NEWS

 

Students participate in minority grant program

by Andy Garvin, news editor

Twelve students at South Plains College are the first to participate in the Plains Bridges to the Baccalaureate program.

The program, a partnership between SPC and Texas Tech University is the fruit from a $1.08 million, five-year grant that will be used to encourage and support minority undergraduate students interested in the biomedical sciences. It began with the fall semester.

Hispanics, American Indians and African-Americans made up 27 percent of the population of the United States in 2000, but the 2005 Graduate Enrollment and Degrees Report found that they comprised only 20 percent of all graduate degrees.

Jaclyn Cañas, program director for the Plains Bridges to Baccalaureate Program at Texas Tech, said it is critical for higher education institutions to develop programs to help minority students overcome the challenges they face in pursuing university degrees, especially in the sciences, an area in which, statistics show, they are underrepresented.

The Plains Bridges to the Baccalaureate Program targets minority students majoring in science at SPC, providing activities and services to help those SPC students transfer to a four-year university, continue their education in the biological/biomedical sciences and provide opportunities to participate in real research.

“This program is not meant to add more to your plate,” said Dr. Jay Driver, professor of mathematics at SPC. “It is meant to enrich what you already have.” 

They hope to have 48 students pass through the program during the next five years, and the students who are awarded will participate in a two-year program geared toward  helping them succeed in college and science.
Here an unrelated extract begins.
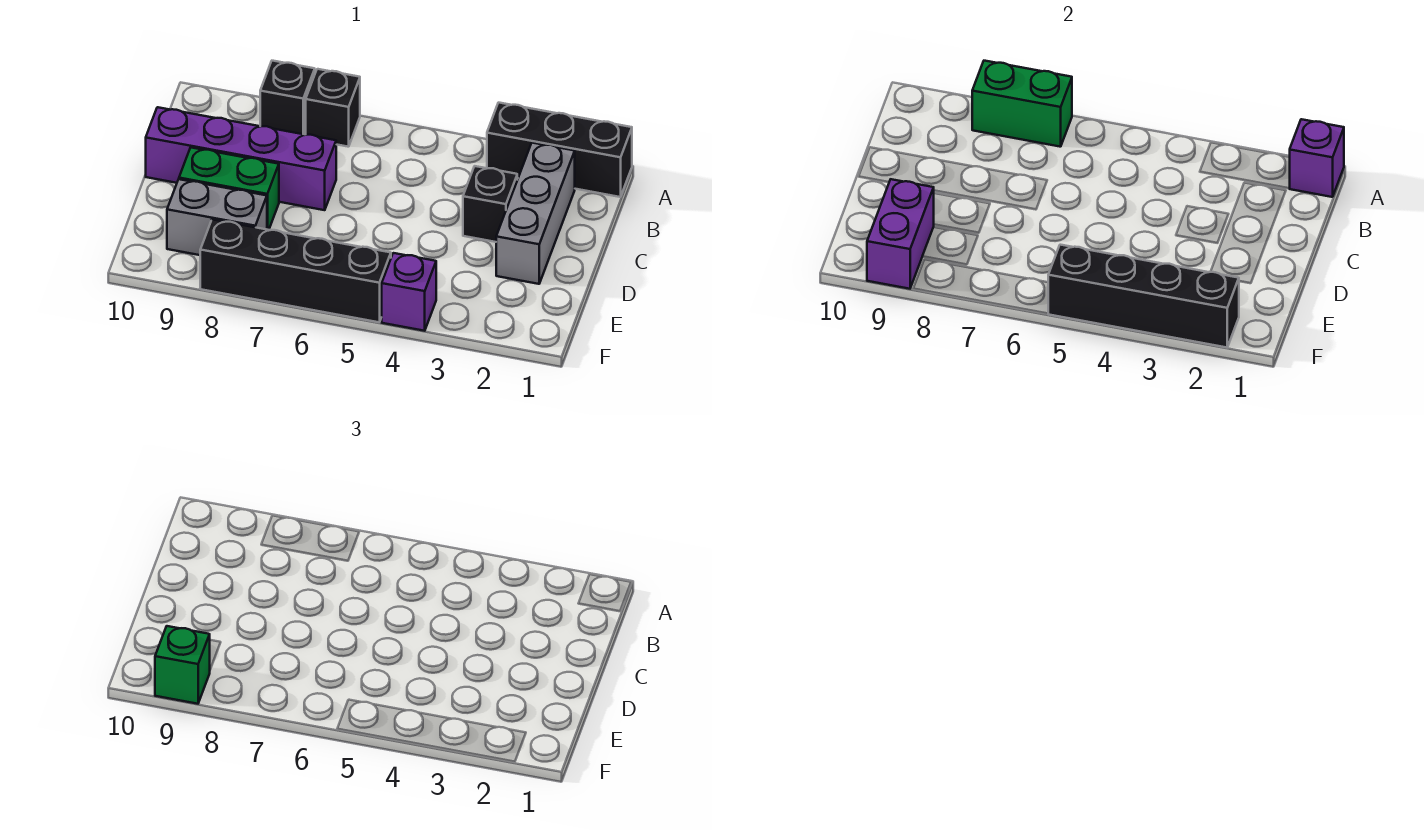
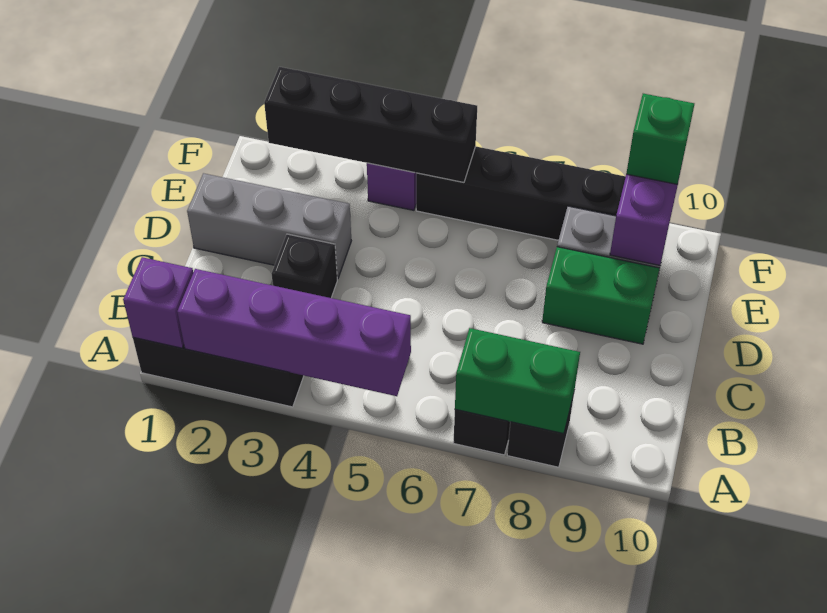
grey 1x3 brick [496,143,575,284] -> grey 1x3 brick turned to [187,173,351,279]
purple 1x4 brick [146,107,336,210] -> purple 1x4 brick moved to [177,269,411,396]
“We want to let the students know what other options are right at their fingertips,” added Dr. Driver.

The students are guaranteed a summer job doing under-graduate research in a laboratory at Texas Tech or the TTU Health Sciences Center during the summer following their first year at SPC. They can continue the job, part-time, during the school year.

“We hope to put together career workshops, open up their minds and say, ‘Here are some other options’,” said Driver.

The program does not provide room and board during the school year or summer, and it does not pay tuition and fees. Any student can drop out of the program at any time.

Dr. Jay Driver and Dr. Phillip Anderson, chairperson of the Math Department at SPC, and other Texas Tech faculty members, aided in securing the funding for this program.